» **YOUR INSTRUCTIONS**
The records below must be output exactly, without pictures.

» **LISTED ENTRIES**
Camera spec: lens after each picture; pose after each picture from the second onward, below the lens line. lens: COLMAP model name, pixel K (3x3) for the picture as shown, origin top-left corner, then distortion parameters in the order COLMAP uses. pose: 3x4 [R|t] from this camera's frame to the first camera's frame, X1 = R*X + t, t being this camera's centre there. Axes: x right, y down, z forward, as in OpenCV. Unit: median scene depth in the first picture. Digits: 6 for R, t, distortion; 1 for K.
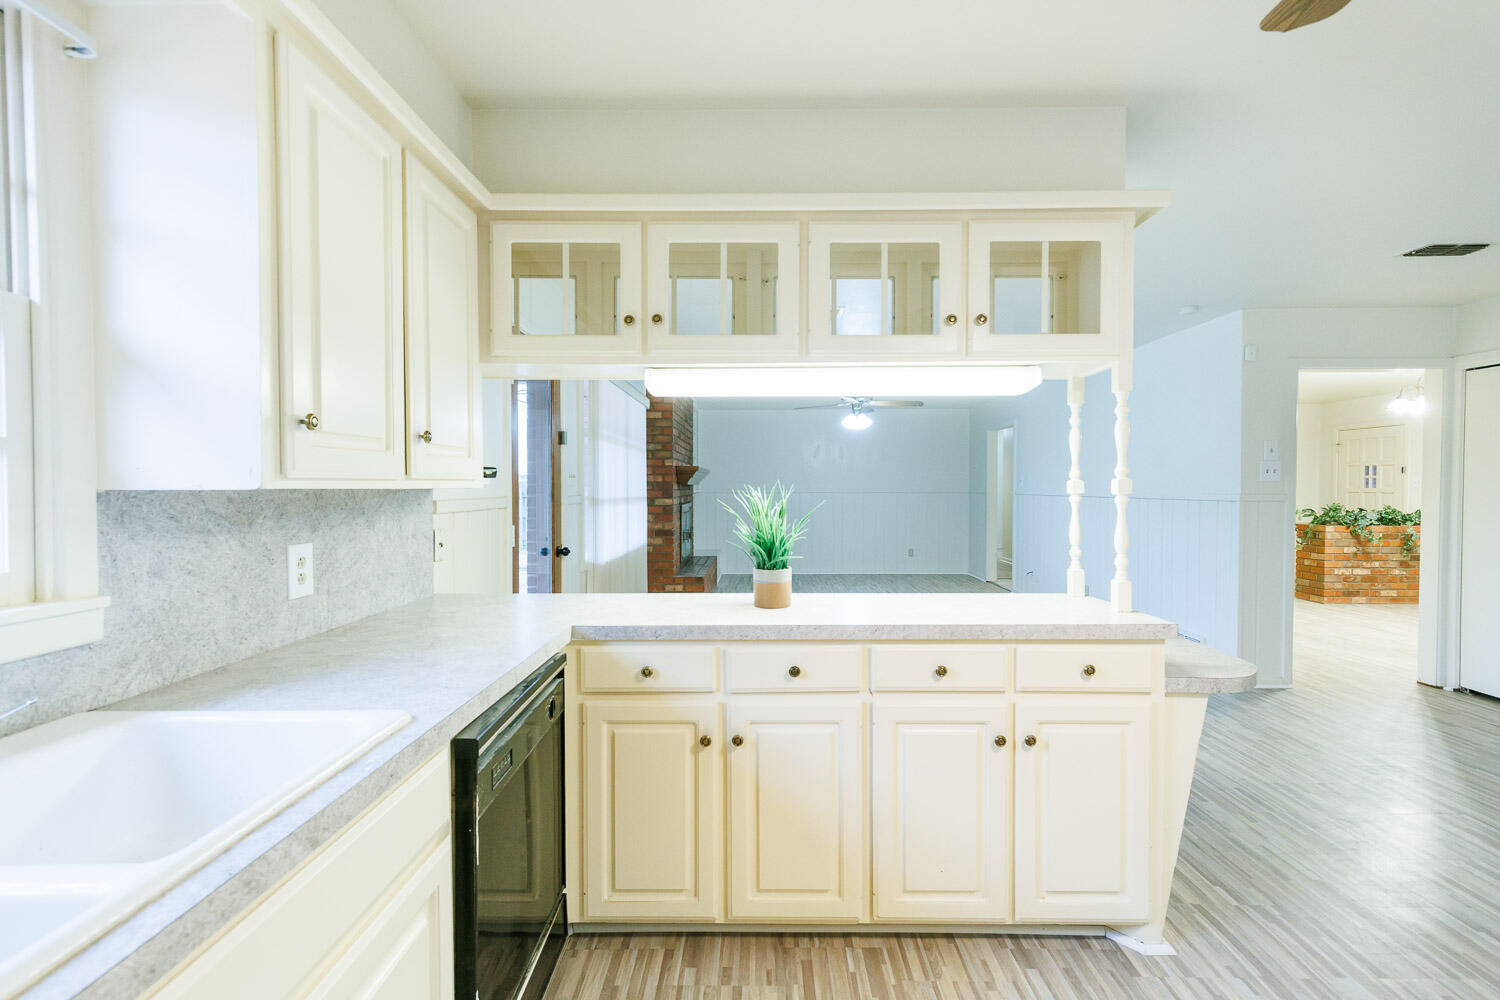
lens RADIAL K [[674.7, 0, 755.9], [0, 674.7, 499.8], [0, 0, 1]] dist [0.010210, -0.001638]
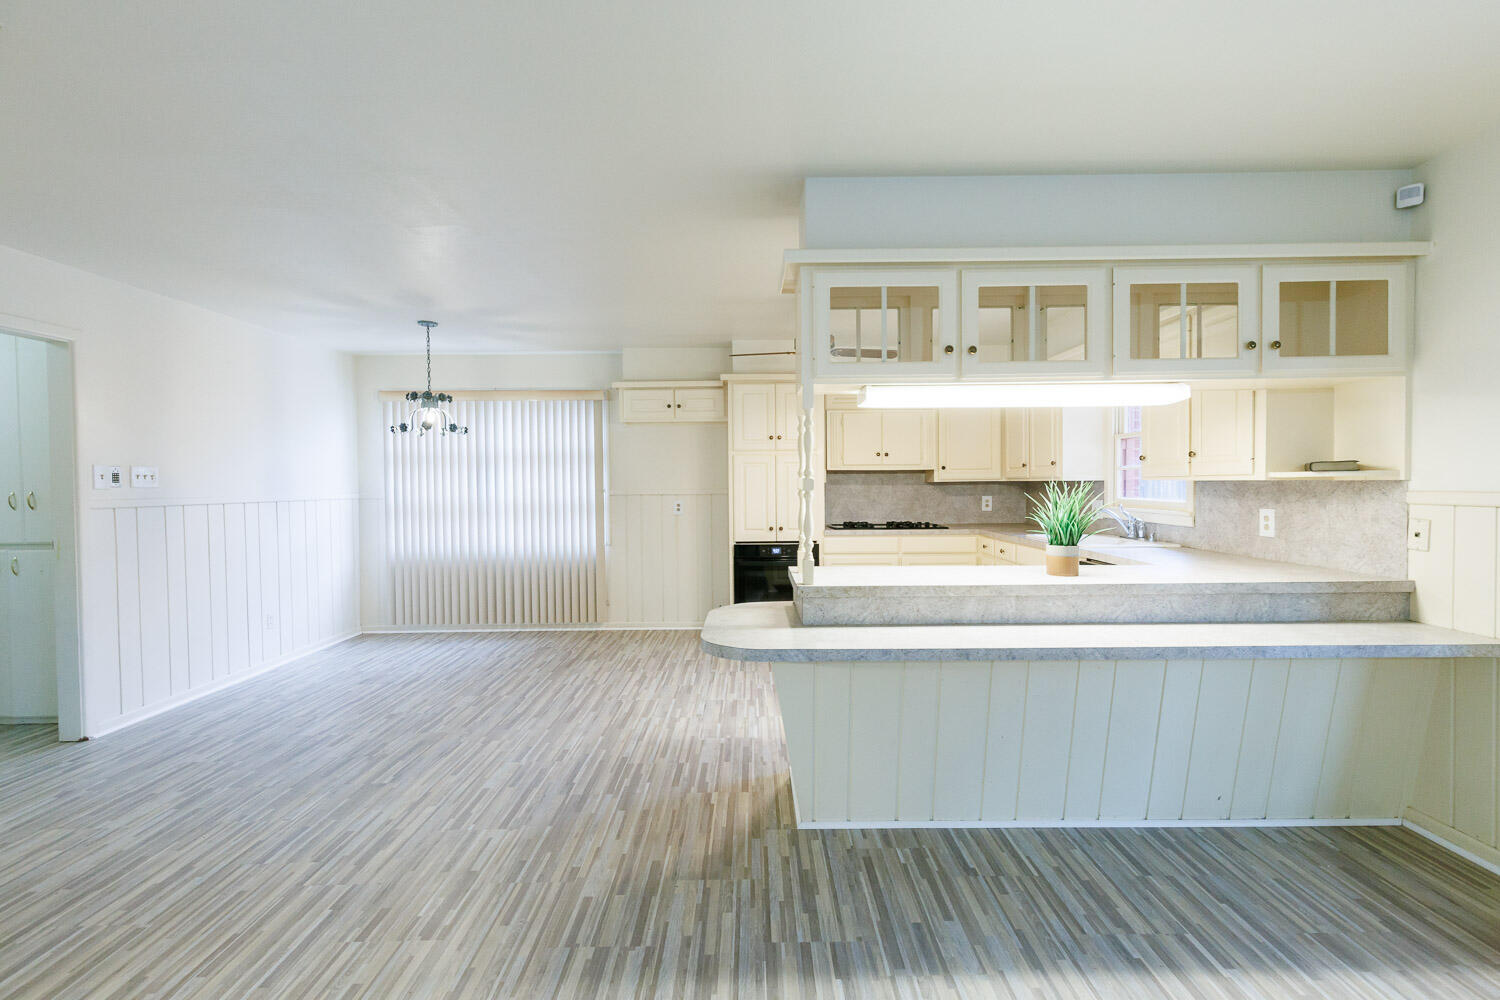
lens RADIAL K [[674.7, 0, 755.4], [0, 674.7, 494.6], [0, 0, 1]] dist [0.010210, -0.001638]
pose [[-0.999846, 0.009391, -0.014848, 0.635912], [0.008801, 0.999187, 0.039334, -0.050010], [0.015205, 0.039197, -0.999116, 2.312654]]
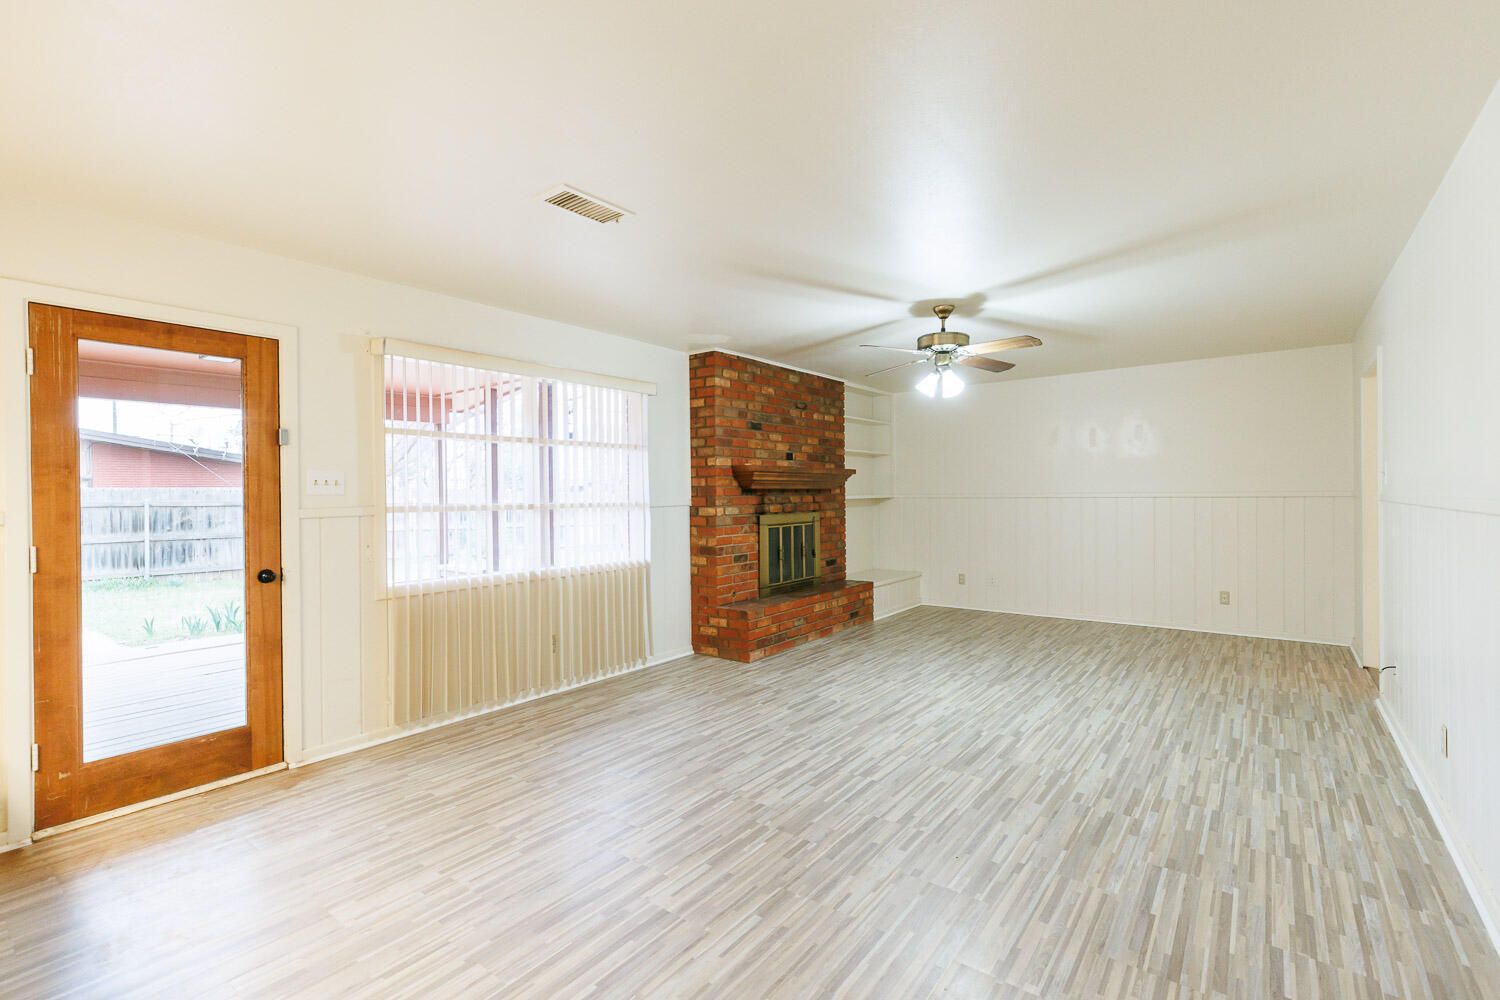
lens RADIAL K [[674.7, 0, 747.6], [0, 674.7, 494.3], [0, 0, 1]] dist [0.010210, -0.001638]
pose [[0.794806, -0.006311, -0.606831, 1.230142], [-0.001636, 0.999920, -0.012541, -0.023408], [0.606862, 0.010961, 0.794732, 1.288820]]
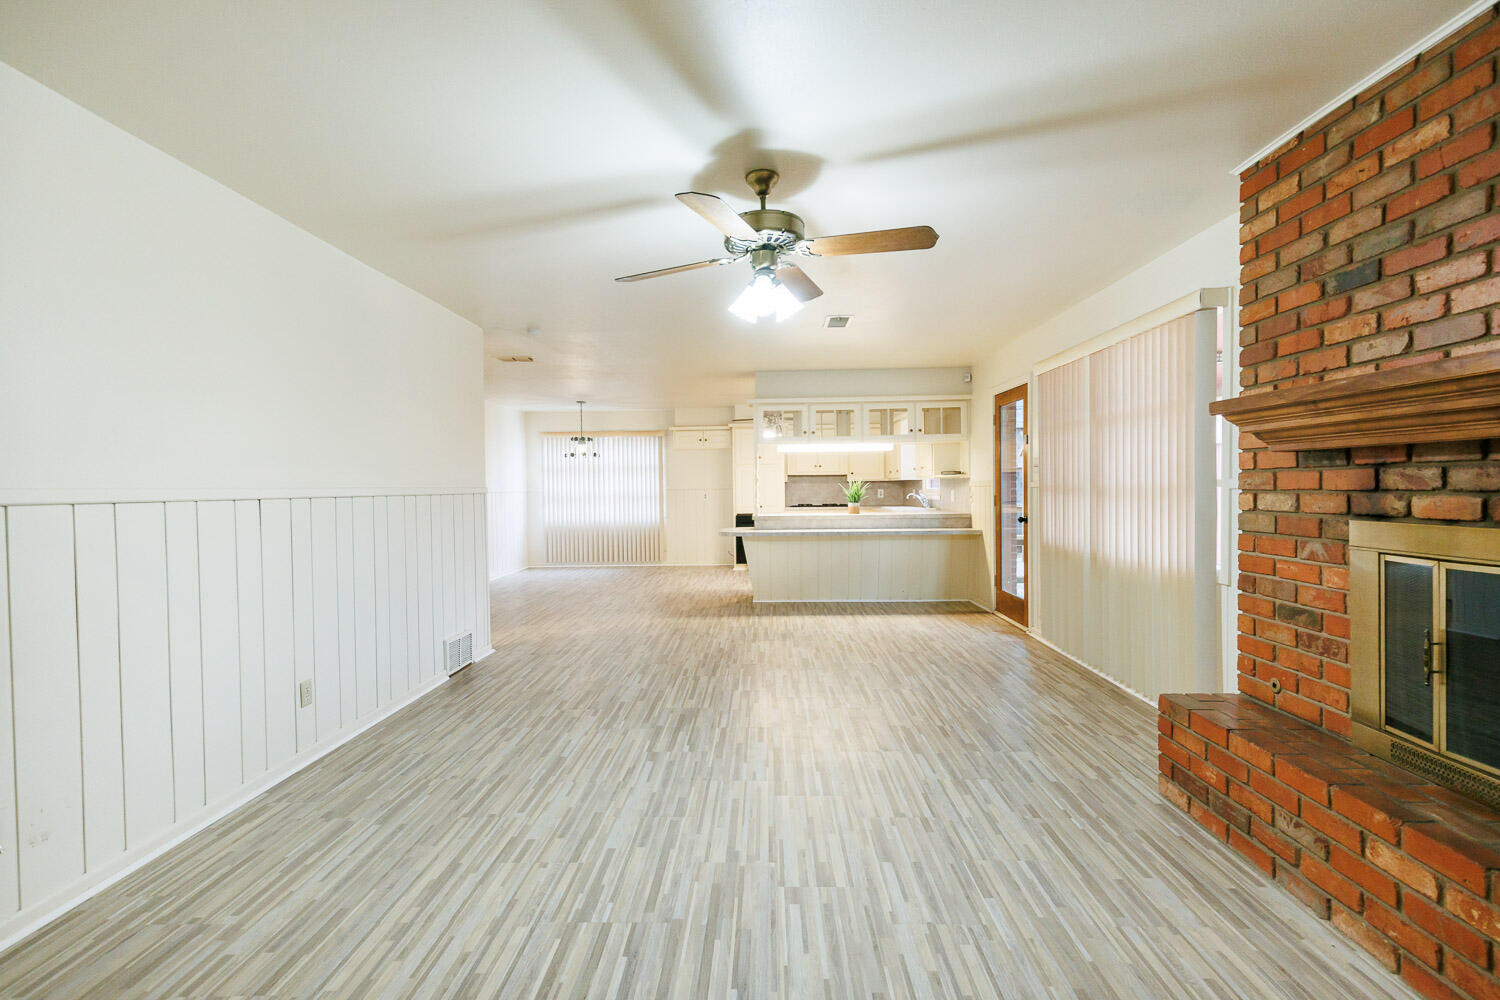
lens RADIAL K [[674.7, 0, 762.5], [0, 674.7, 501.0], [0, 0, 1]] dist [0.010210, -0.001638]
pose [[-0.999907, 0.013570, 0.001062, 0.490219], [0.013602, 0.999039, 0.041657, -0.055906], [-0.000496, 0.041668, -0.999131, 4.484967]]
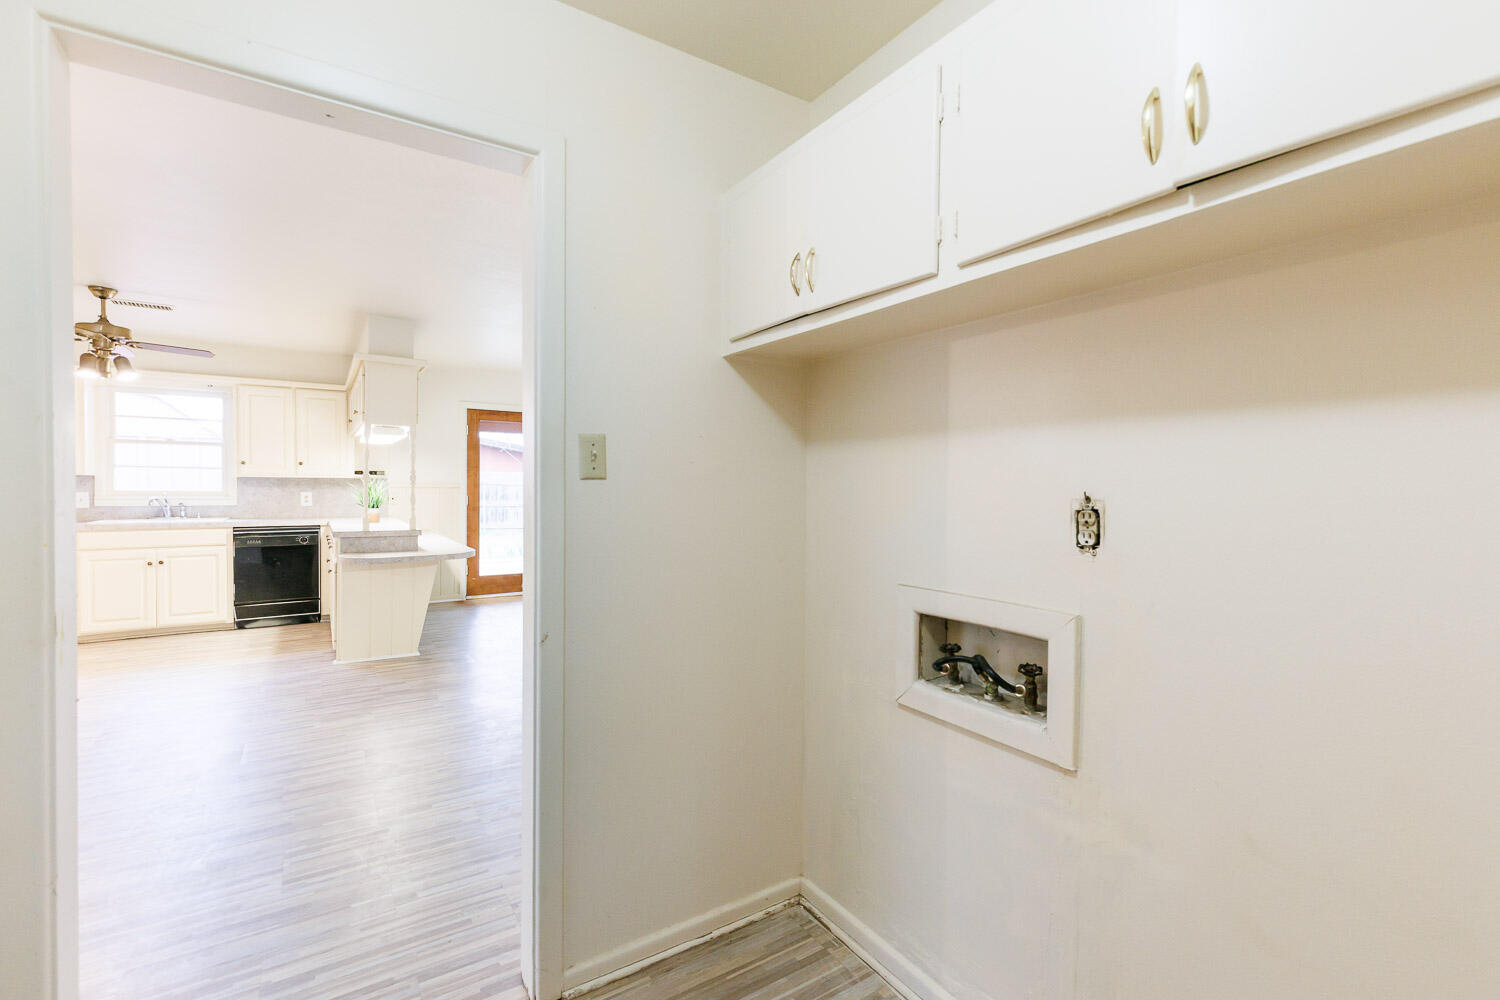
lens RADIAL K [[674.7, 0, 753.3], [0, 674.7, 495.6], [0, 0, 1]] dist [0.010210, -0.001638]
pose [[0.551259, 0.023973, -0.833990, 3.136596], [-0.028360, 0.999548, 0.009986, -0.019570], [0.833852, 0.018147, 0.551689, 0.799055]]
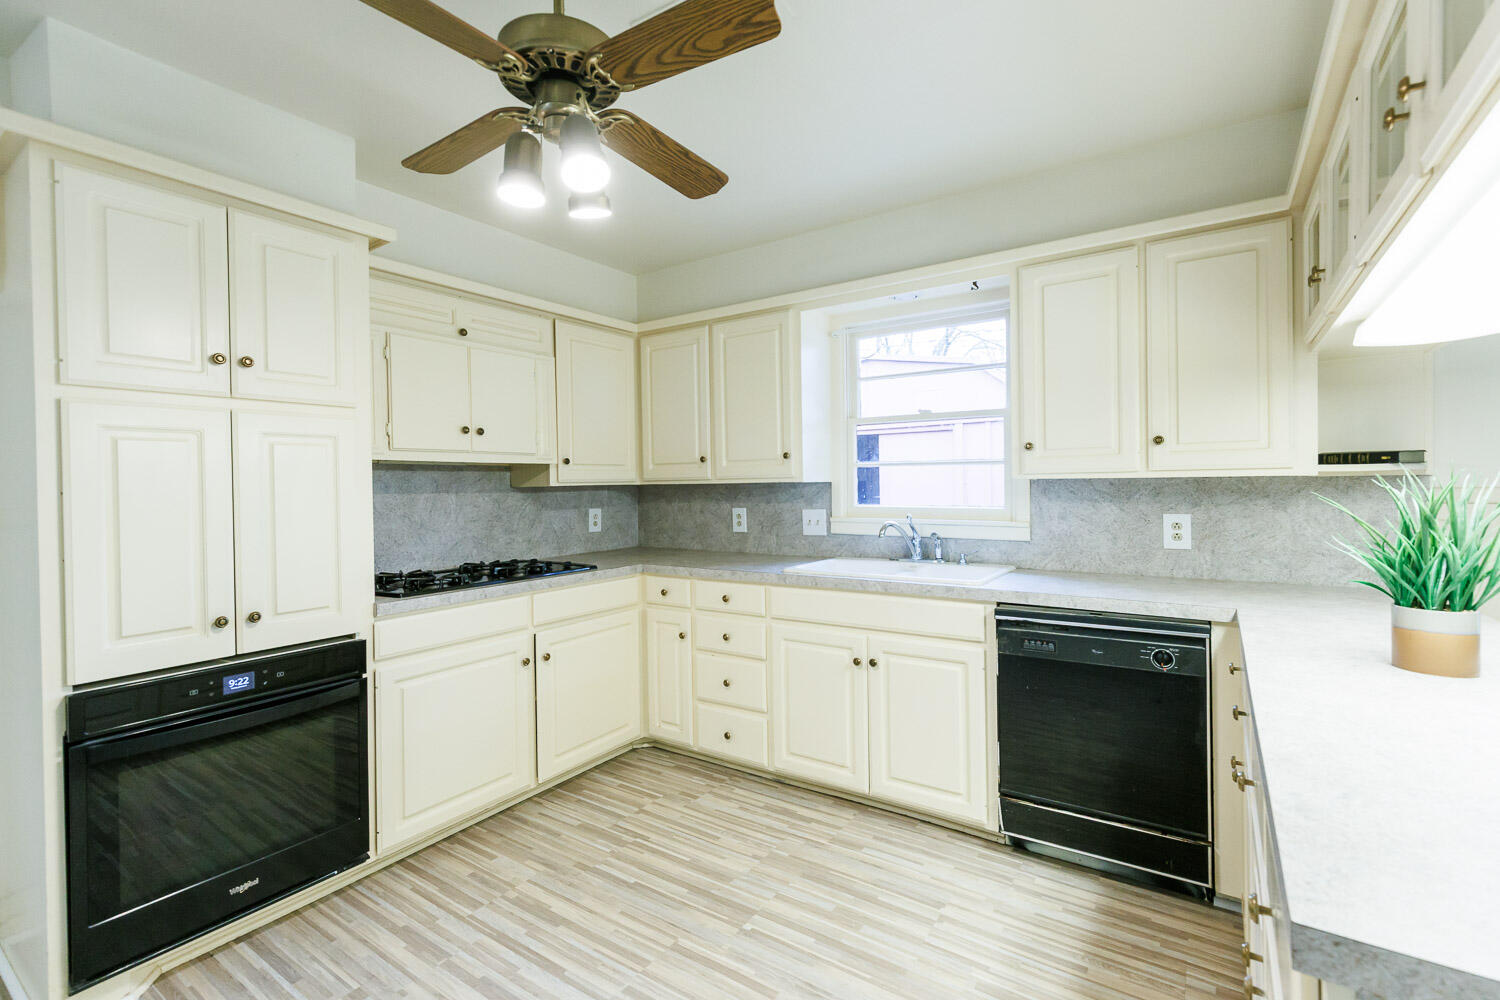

» **RESULT OF THE TASK**
Camera spec: lens after each picture; pose after each picture from the second onward, below the lens line. lens: COLMAP model name, pixel K (3x3) for the picture as shown, origin top-left corner, then distortion parameters in the order COLMAP uses. pose: 3x4 [R|t] from this camera's frame to the first camera's frame, X1 = R*X + t, t being this camera's centre there. Axes: x right, y down, z forward, as in OpenCV. Unit: median scene depth in the first picture. Digits: 6 for R, t, distortion; 1 for K.
lens RADIAL K [[674.7, 0, 755.9], [0, 674.7, 499.8], [0, 0, 1]] dist [0.010210, -0.001638]
lens RADIAL K [[674.7, 0, 755.4], [0, 674.7, 494.6], [0, 0, 1]] dist [0.010210, -0.001638]
pose [[-0.999846, 0.009391, -0.014848, 0.635912], [0.008801, 0.999187, 0.039334, -0.050010], [0.015205, 0.039197, -0.999116, 2.312654]]
lens RADIAL K [[674.7, 0, 747.6], [0, 674.7, 494.3], [0, 0, 1]] dist [0.010210, -0.001638]
pose [[0.794806, -0.006311, -0.606831, 1.230142], [-0.001636, 0.999920, -0.012541, -0.023408], [0.606862, 0.010961, 0.794732, 1.288820]]
lens RADIAL K [[674.7, 0, 762.5], [0, 674.7, 501.0], [0, 0, 1]] dist [0.010210, -0.001638]
pose [[-0.999907, 0.013570, 0.001062, 0.490219], [0.013602, 0.999039, 0.041657, -0.055906], [-0.000496, 0.041668, -0.999131, 4.484967]]
lens RADIAL K [[674.7, 0, 753.3], [0, 674.7, 495.6], [0, 0, 1]] dist [0.010210, -0.001638]
pose [[0.551259, 0.023973, -0.833990, 3.136596], [-0.028360, 0.999548, 0.009986, -0.019570], [0.833852, 0.018147, 0.551689, 0.799055]]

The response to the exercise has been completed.